События, связанные с созреванием ядер ооцитов, хорошо описаны. Однако гораздо меньше известно о молекулярных путях и процессах, которые происходят в цитоплазме при подготовке к оплодотворению и приобретению тотипотентности. Во время созревания ооцитов изменения в экспрессии генов зависят исключительно от трансляции и деградации материнских матричных РНК (мРНК), а не от транскрипции.
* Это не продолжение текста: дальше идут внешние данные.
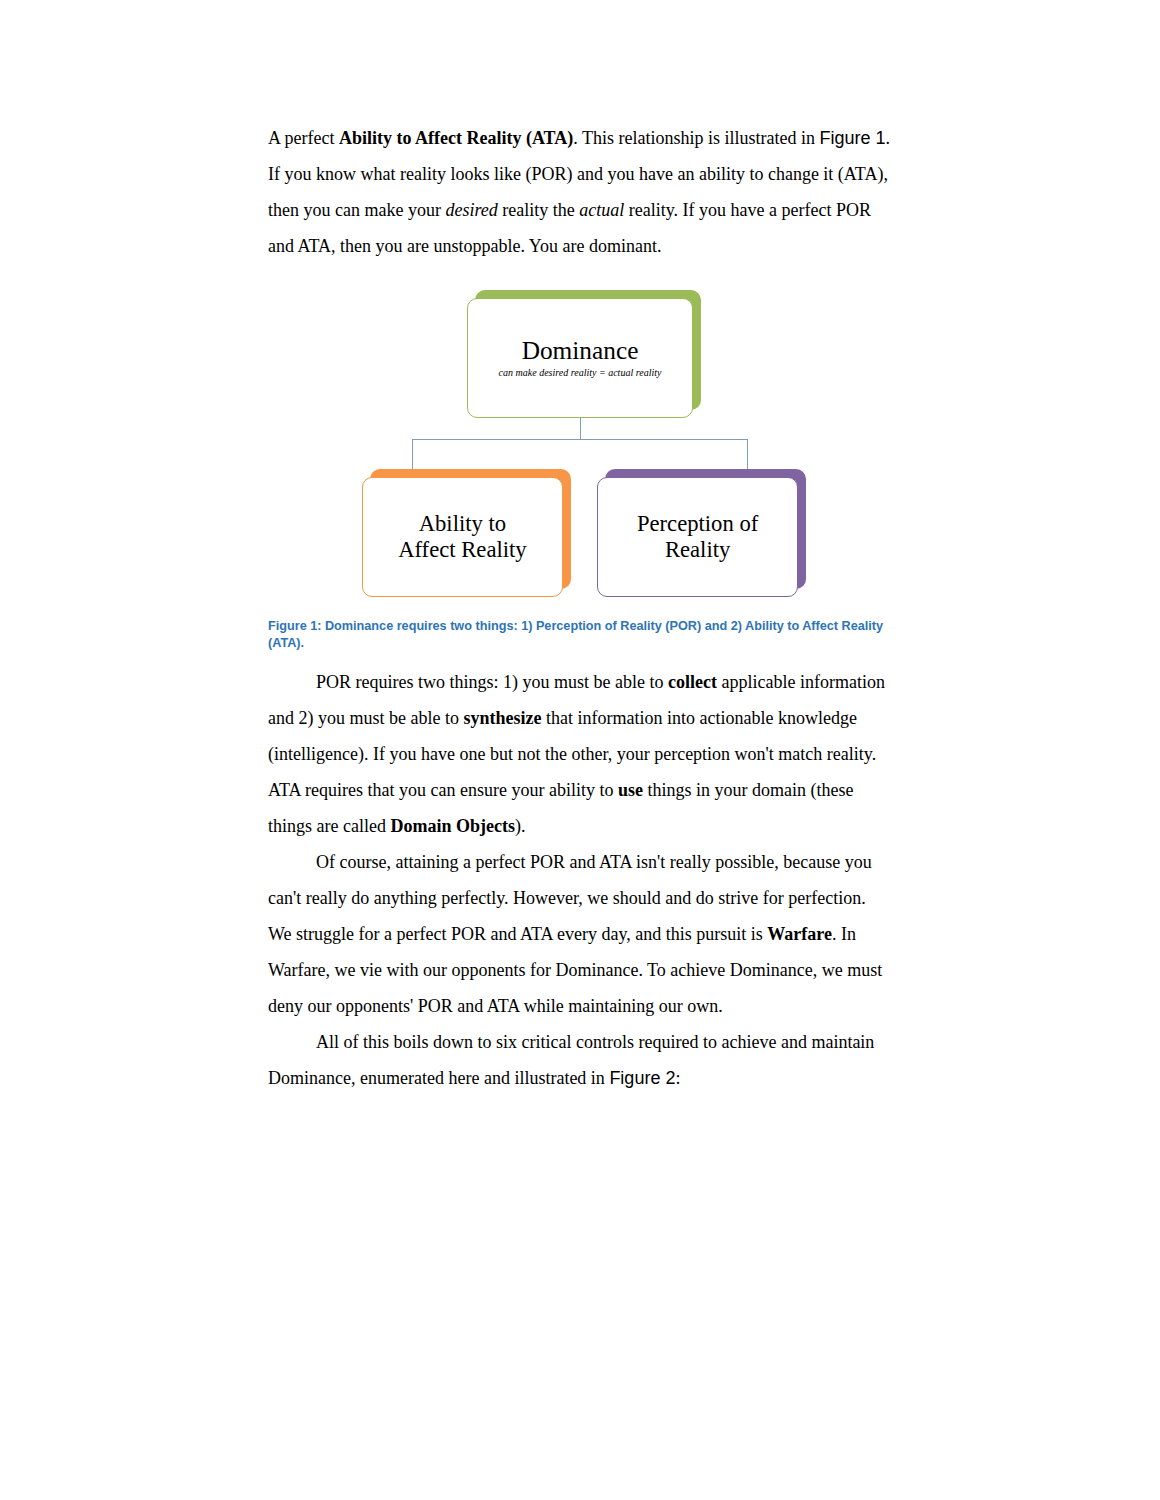A perfect Ability to Affect Reality (ATA). This relationship is illustrated in Figure 1. If you know what reality looks like (POR) and you have an ability to change it (ATA), then you can make your desired reality the actual reality. If you have a perfect POR and ATA, then you are unstoppable. You are dominant.
Dominance
can make desired reality = actual reality
Ability to
Affect Reality
Perception of
Reality
Figure 1: Dominance requires two things: 1) Perception of Reality (POR) and 2) Ability to Affect Reality (ATA).
POR requires two things: 1) you must be able to collect applicable information and 2) you must be able to synthesize that information into actionable knowledge (intelligence). If you have one but not the other, your perception won't match reality. ATA requires that you can ensure your ability to use things in your domain (these things are called Domain Objects).
Of course, attaining a perfect POR and ATA isn't really possible, because you can't really do anything perfectly. However, we should and do strive for perfection. We struggle for a perfect POR and ATA every day, and this pursuit is Warfare. In Warfare, we vie with our opponents for Dominance. To achieve Dominance, we must deny our opponents' POR and ATA while maintaining our own.
All of this boils down to six critical controls required to achieve and maintain Dominance, enumerated here and illustrated in Figure 2: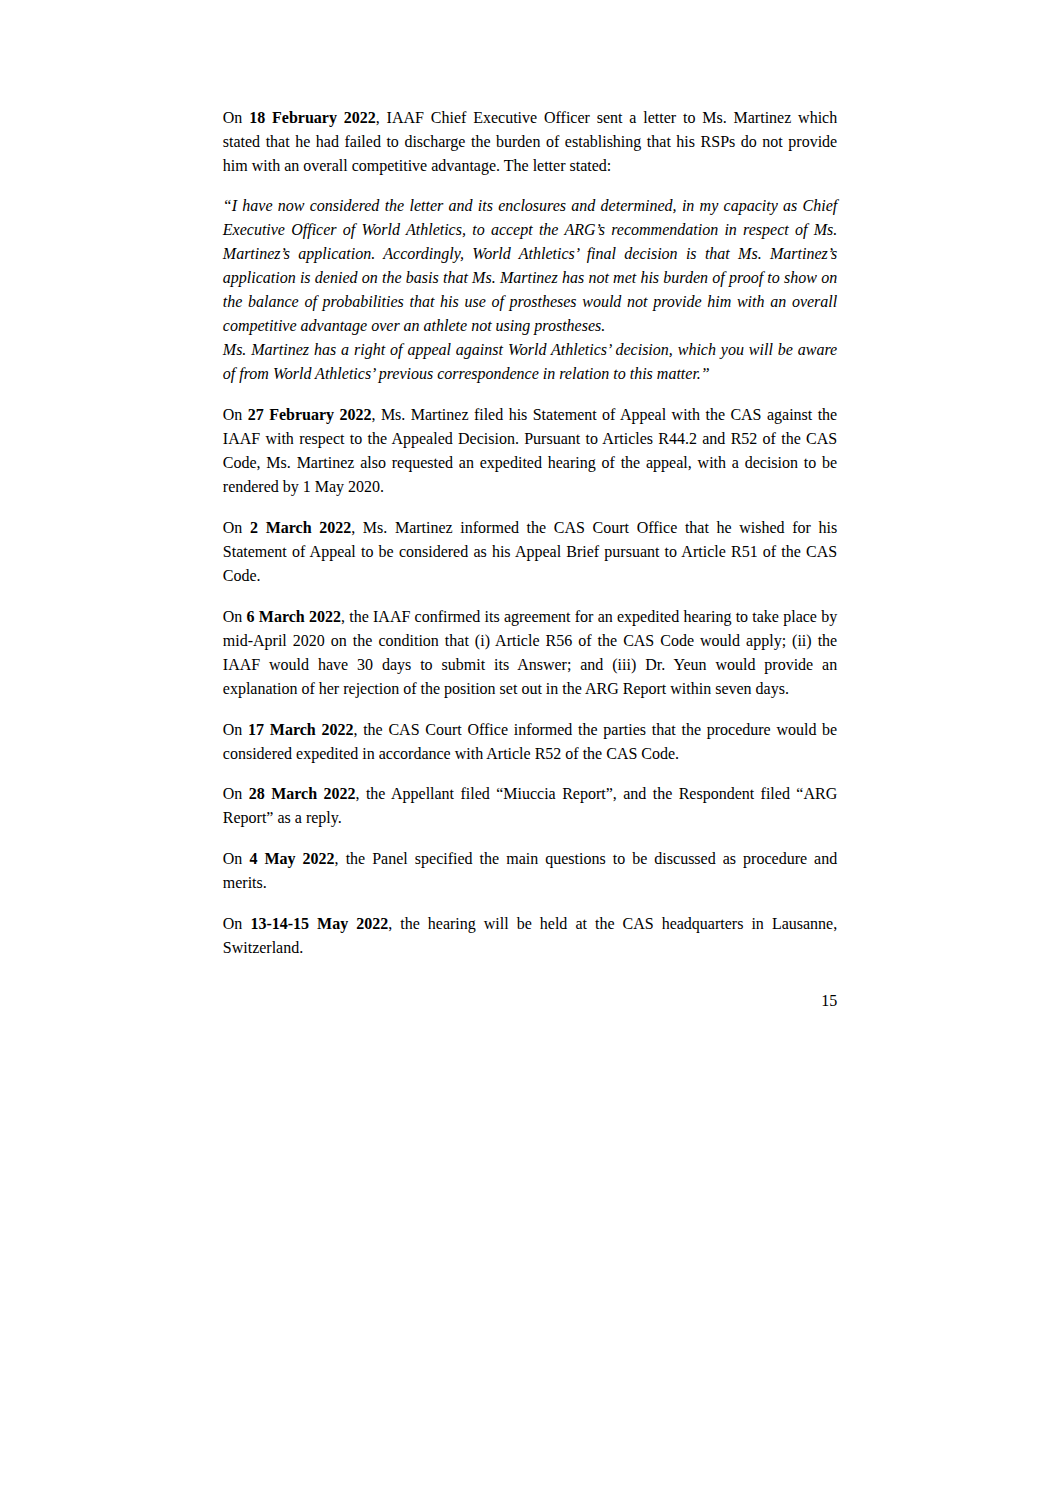On 18 February 2022, IAAF Chief Executive Officer sent a letter to Ms. Martinez which stated that he had failed to discharge the burden of establishing that his RSPs do not provide him with an overall competitive advantage. The letter stated:
“I have now considered the letter and its enclosures and determined, in my capacity as Chief Executive Officer of World Athletics, to accept the ARG’s recommendation in respect of Ms. Martinez’s application. Accordingly, World Athletics’ final decision is that Ms. Martinez’s application is denied on the basis that Ms. Martinez has not met his burden of proof to show on the balance of probabilities that his use of prostheses would not provide him with an overall competitive advantage over an athlete not using prostheses.
Ms. Martinez has a right of appeal against World Athletics’ decision, which you will be aware of from World Athletics’ previous correspondence in relation to this matter.”
On 27 February 2022, Ms. Martinez filed his Statement of Appeal with the CAS against the IAAF with respect to the Appealed Decision. Pursuant to Articles R44.2 and R52 of the CAS Code, Ms. Martinez also requested an expedited hearing of the appeal, with a decision to be rendered by 1 May 2020.
On 2 March 2022, Ms. Martinez informed the CAS Court Office that he wished for his Statement of Appeal to be considered as his Appeal Brief pursuant to Article R51 of the CAS Code.
On 6 March 2022, the IAAF confirmed its agreement for an expedited hearing to take place by mid-April 2020 on the condition that (i) Article R56 of the CAS Code would apply; (ii) the IAAF would have 30 days to submit its Answer; and (iii) Dr. Yeun would provide an explanation of her rejection of the position set out in the ARG Report within seven days.
On 17 March 2022, the CAS Court Office informed the parties that the procedure would be considered expedited in accordance with Article R52 of the CAS Code.
On 28 March 2022, the Appellant filed “Miuccia Report”, and the Respondent filed “ARG Report” as a reply.
On 4 May 2022, the Panel specified the main questions to be discussed as procedure and merits.
On 13-14-15 May 2022, the hearing will be held at the CAS headquarters in Lausanne, Switzerland.
15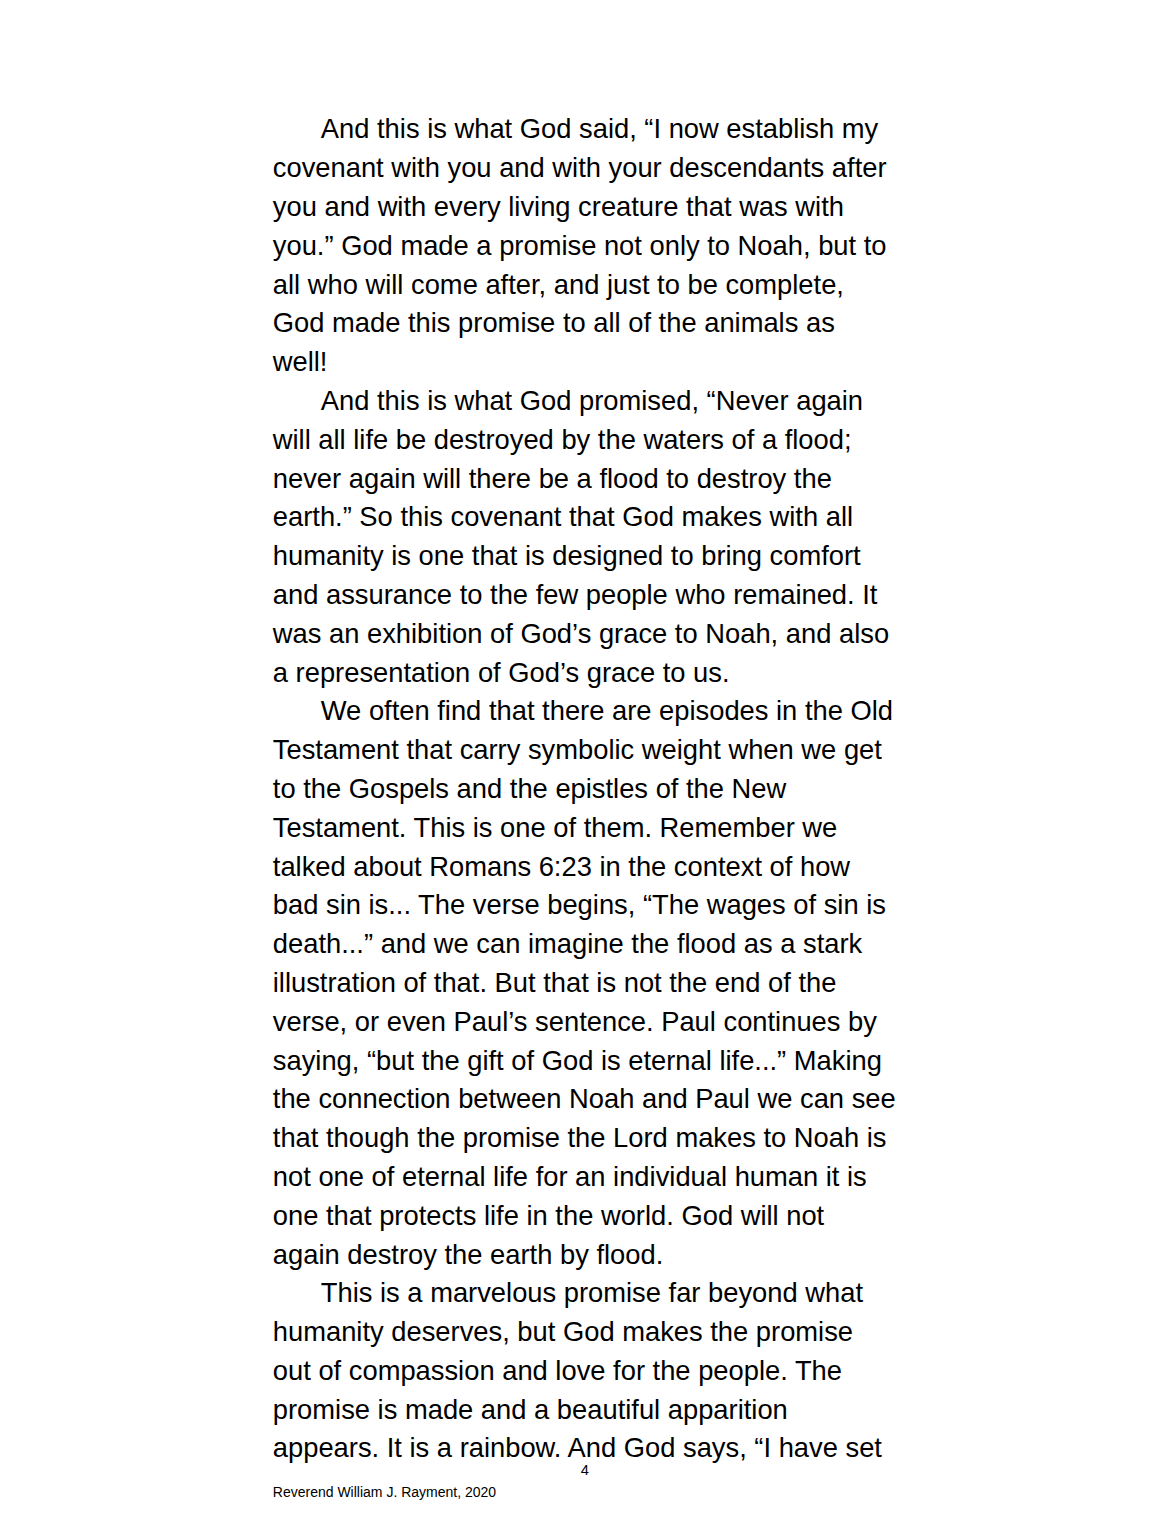And this is what God said, “I now establish my covenant with you and with your descendants after you and with every living creature that was with you.” God made a promise not only to Noah, but to all who will come after, and just to be complete, God made this promise to all of the animals as well!
And this is what God promised, “Never again will all life be destroyed by the waters of a flood; never again will there be a flood to destroy the earth.” So this covenant that God makes with all humanity is one that is designed to bring comfort and assurance to the few people who remained. It was an exhibition of God’s grace to Noah, and also a representation of God’s grace to us.
We often find that there are episodes in the Old Testament that carry symbolic weight when we get to the Gospels and the epistles of the New Testament. This is one of them. Remember we talked about Romans 6:23 in the context of how bad sin is... The verse begins, “The wages of sin is death...” and we can imagine the flood as a stark illustration of that. But that is not the end of the verse, or even Paul’s sentence. Paul continues by saying, “but the gift of God is eternal life...” Making the connection between Noah and Paul we can see that though the promise the Lord makes to Noah is not one of eternal life for an individual human it is one that protects life in the world. God will not again destroy the earth by flood.
This is a marvelous promise far beyond what humanity deserves, but God makes the promise out of compassion and love for the people. The promise is made and a beautiful apparition appears. It is a rainbow. And God says, “I have set
4
Reverend William J. Rayment, 2020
Таким образом, выполнение трансляционной программы играет ключевую роль в установлении компетентности развития ооцитов для поддержания развития эмбриона. Данная работа является частью фокуса на определении программы трансляции материнской мРНК, которая происходит во время мейотического созревания и при переходе ооцитов в зиготу. В данной методе представлена стратегия исследования регуляции трансляции целевых мРНК при созревании ооцитов in vitro. Здесь репортер Ypet сливается с 3′-й нетранслируемой областью (UTR) интересуемого гена, а затем микроинъецируется в ооциты вместе с полиаденилированной мРНК, кодирующей для mCherry для контроля введенного объема. Используя покадровую микроскопию для измерения репортерного накопления, скорость трансляции рассчитывается при различных переходах во время мейотического созревания ооцитов. Здесь описаны протоколы выделения и инъекции ооцитов, покадровой записи и анализа данных с использованием репортера Ypet/interleukin-7 (IL-7)-3′ UTR в качестве примера.

Introduction

Полностью выращенный ооцит млекопитающего претерпевает быстрые изменения при подготовке к оплодотворению и приобретении котипотентности. Эти изменения необходимы для поддержания эмбрионального развития после оплодотворения. Хотя события, связанные с ядерным созреванием, относительно хорошо описаны, гораздо меньше известно о молекулярных процессах и путях в цитоплазме ооцитов. На заключительных стадиях созревания ооцитов ооциты транскрипционно молчат, а экспрессия генов полностью зависит от трансляции и деградации мРНК1,2. Синтез белков, критически важных для развития компетентности, поэтому опирается на программу временной трансляции долгоживущих мРНК, которые были синтезированы ранее во время роста ооцитов1,3. В рамках акцента на определении этой программы трансляции материнской мРНК, выполняемой во время мейотического созревания и при переходе ооцитов в зиготу, в статье представлена стратегия изучения активации и подавления трансляции целевых материнских мРНК в одиночных ооцитах при мейотическом созревании in vitro.

В этом методе открытая рамка чтения YPet клонируется выше 3′ UTR интересуемой транскрипты. Затем мРНК, кодирующие этот репортер, микроинъецируются в ооциты вместе с полиаденилированными мРНК, кодируемыми mCherry, для контроля инъецируемого объема. Накопление репортера измеряется во время мейотического созревания ооцитов in vitro с помощью покадровой микроскопии. Накопление желтого флуоресцентного белка (YFP) и mCherry регистрируется в отдельных ооцитах, а сигналы YFP корректируются плато-уровнем совместно вводимого mCherry. После сбора данных рассчитываются скорости трансляции для различных временных интервалов во время мейотического созревания мейотических яйцеклеток in vitro путем вычисления наклона кривой, полученной путем подгонки кривой.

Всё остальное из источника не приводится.